Data for processing START
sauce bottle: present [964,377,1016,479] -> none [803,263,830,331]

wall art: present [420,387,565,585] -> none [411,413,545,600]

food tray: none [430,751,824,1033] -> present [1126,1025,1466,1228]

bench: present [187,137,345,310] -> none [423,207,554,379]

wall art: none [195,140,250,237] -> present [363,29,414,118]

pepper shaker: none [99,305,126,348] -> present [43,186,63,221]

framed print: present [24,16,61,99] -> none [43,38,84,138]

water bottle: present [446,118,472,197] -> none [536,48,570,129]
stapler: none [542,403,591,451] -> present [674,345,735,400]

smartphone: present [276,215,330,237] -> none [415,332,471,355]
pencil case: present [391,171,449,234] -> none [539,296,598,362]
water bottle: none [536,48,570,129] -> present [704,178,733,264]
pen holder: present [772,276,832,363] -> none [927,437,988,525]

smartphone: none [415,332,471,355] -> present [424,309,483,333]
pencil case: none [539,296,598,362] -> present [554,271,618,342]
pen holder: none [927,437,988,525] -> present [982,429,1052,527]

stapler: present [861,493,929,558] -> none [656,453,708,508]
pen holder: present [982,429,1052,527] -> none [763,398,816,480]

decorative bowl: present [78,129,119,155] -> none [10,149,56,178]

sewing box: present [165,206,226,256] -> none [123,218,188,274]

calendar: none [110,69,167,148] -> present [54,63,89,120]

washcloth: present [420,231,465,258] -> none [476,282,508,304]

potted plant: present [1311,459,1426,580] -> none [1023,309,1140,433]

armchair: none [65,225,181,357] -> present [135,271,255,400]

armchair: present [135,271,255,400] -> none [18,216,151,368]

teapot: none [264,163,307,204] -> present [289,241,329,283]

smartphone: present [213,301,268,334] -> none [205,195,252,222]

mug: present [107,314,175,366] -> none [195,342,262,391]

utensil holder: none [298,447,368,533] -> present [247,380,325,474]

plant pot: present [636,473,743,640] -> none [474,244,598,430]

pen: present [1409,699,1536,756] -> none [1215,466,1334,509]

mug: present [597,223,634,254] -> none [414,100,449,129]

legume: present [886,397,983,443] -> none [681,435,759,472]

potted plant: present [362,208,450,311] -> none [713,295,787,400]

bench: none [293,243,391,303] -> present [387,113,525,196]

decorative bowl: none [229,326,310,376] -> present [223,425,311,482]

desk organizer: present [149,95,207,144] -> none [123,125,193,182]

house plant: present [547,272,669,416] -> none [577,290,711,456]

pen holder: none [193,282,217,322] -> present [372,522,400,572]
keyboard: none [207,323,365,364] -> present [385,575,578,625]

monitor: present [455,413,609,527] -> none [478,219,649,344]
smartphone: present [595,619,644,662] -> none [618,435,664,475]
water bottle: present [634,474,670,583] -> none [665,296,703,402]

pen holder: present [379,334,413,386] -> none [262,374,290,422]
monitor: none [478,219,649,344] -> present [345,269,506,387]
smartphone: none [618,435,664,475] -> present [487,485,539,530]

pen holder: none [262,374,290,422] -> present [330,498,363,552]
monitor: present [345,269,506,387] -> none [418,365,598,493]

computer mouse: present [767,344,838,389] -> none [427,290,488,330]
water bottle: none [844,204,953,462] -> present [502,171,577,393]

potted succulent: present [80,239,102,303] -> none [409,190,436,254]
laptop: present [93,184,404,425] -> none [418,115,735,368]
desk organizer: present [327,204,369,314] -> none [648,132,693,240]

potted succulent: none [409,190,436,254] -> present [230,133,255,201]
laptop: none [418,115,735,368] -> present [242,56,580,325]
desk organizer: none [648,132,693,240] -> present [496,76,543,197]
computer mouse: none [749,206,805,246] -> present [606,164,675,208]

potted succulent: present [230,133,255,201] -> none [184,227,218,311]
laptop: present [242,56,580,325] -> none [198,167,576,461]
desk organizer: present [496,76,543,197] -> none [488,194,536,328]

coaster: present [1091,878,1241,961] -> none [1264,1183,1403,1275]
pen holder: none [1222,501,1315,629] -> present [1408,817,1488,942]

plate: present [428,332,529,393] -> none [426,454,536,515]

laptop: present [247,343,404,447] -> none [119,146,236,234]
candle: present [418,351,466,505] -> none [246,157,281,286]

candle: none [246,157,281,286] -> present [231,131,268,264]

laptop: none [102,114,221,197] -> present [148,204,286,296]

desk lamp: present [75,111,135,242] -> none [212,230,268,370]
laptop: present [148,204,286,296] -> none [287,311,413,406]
Data for processing END
Reproduce all entries. Keep them exact.

● **Response to this task**:
sauce bottle: present [964,377,1016,479] -> none [803,263,830,331]

wall art: present [420,387,565,585] -> none [411,413,545,600]

food tray: none [430,751,824,1033] -> present [1126,1025,1466,1228]

bench: present [187,137,345,310] -> none [423,207,554,379]

wall art: none [195,140,250,237] -> present [363,29,414,118]

pepper shaker: none [99,305,126,348] -> present [43,186,63,221]

framed print: present [24,16,61,99] -> none [43,38,84,138]

water bottle: present [446,118,472,197] -> none [536,48,570,129]
stapler: none [542,403,591,451] -> present [674,345,735,400]

smartphone: present [276,215,330,237] -> none [415,332,471,355]
pencil case: present [391,171,449,234] -> none [539,296,598,362]
water bottle: none [536,48,570,129] -> present [704,178,733,264]
pen holder: present [772,276,832,363] -> none [927,437,988,525]

smartphone: none [415,332,471,355] -> present [424,309,483,333]
pencil case: none [539,296,598,362] -> present [554,271,618,342]
pen holder: none [927,437,988,525] -> present [982,429,1052,527]

stapler: present [861,493,929,558] -> none [656,453,708,508]
pen holder: present [982,429,1052,527] -> none [763,398,816,480]

decorative bowl: present [78,129,119,155] -> none [10,149,56,178]

sewing box: present [165,206,226,256] -> none [123,218,188,274]

calendar: none [110,69,167,148] -> present [54,63,89,120]

washcloth: present [420,231,465,258] -> none [476,282,508,304]

potted plant: present [1311,459,1426,580] -> none [1023,309,1140,433]

armchair: none [65,225,181,357] -> present [135,271,255,400]

armchair: present [135,271,255,400] -> none [18,216,151,368]

teapot: none [264,163,307,204] -> present [289,241,329,283]

smartphone: present [213,301,268,334] -> none [205,195,252,222]

mug: present [107,314,175,366] -> none [195,342,262,391]

utensil holder: none [298,447,368,533] -> present [247,380,325,474]

plant pot: present [636,473,743,640] -> none [474,244,598,430]

pen: present [1409,699,1536,756] -> none [1215,466,1334,509]

mug: present [597,223,634,254] -> none [414,100,449,129]

legume: present [886,397,983,443] -> none [681,435,759,472]

potted plant: present [362,208,450,311] -> none [713,295,787,400]

bench: none [293,243,391,303] -> present [387,113,525,196]

decorative bowl: none [229,326,310,376] -> present [223,425,311,482]

desk organizer: present [149,95,207,144] -> none [123,125,193,182]

house plant: present [547,272,669,416] -> none [577,290,711,456]

pen holder: none [193,282,217,322] -> present [372,522,400,572]
keyboard: none [207,323,365,364] -> present [385,575,578,625]

monitor: present [455,413,609,527] -> none [478,219,649,344]
smartphone: present [595,619,644,662] -> none [618,435,664,475]
water bottle: present [634,474,670,583] -> none [665,296,703,402]

pen holder: present [379,334,413,386] -> none [262,374,290,422]
monitor: none [478,219,649,344] -> present [345,269,506,387]
smartphone: none [618,435,664,475] -> present [487,485,539,530]

pen holder: none [262,374,290,422] -> present [330,498,363,552]
monitor: present [345,269,506,387] -> none [418,365,598,493]

computer mouse: present [767,344,838,389] -> none [427,290,488,330]
water bottle: none [844,204,953,462] -> present [502,171,577,393]

potted succulent: present [80,239,102,303] -> none [409,190,436,254]
laptop: present [93,184,404,425] -> none [418,115,735,368]
desk organizer: present [327,204,369,314] -> none [648,132,693,240]

potted succulent: none [409,190,436,254] -> present [230,133,255,201]
laptop: none [418,115,735,368] -> present [242,56,580,325]
desk organizer: none [648,132,693,240] -> present [496,76,543,197]
computer mouse: none [749,206,805,246] -> present [606,164,675,208]

potted succulent: present [230,133,255,201] -> none [184,227,218,311]
laptop: present [242,56,580,325] -> none [198,167,576,461]
desk organizer: present [496,76,543,197] -> none [488,194,536,328]

coaster: present [1091,878,1241,961] -> none [1264,1183,1403,1275]
pen holder: none [1222,501,1315,629] -> present [1408,817,1488,942]

plate: present [428,332,529,393] -> none [426,454,536,515]

laptop: present [247,343,404,447] -> none [119,146,236,234]
candle: present [418,351,466,505] -> none [246,157,281,286]

candle: none [246,157,281,286] -> present [231,131,268,264]

laptop: none [102,114,221,197] -> present [148,204,286,296]

desk lamp: present [75,111,135,242] -> none [212,230,268,370]
laptop: present [148,204,286,296] -> none [287,311,413,406]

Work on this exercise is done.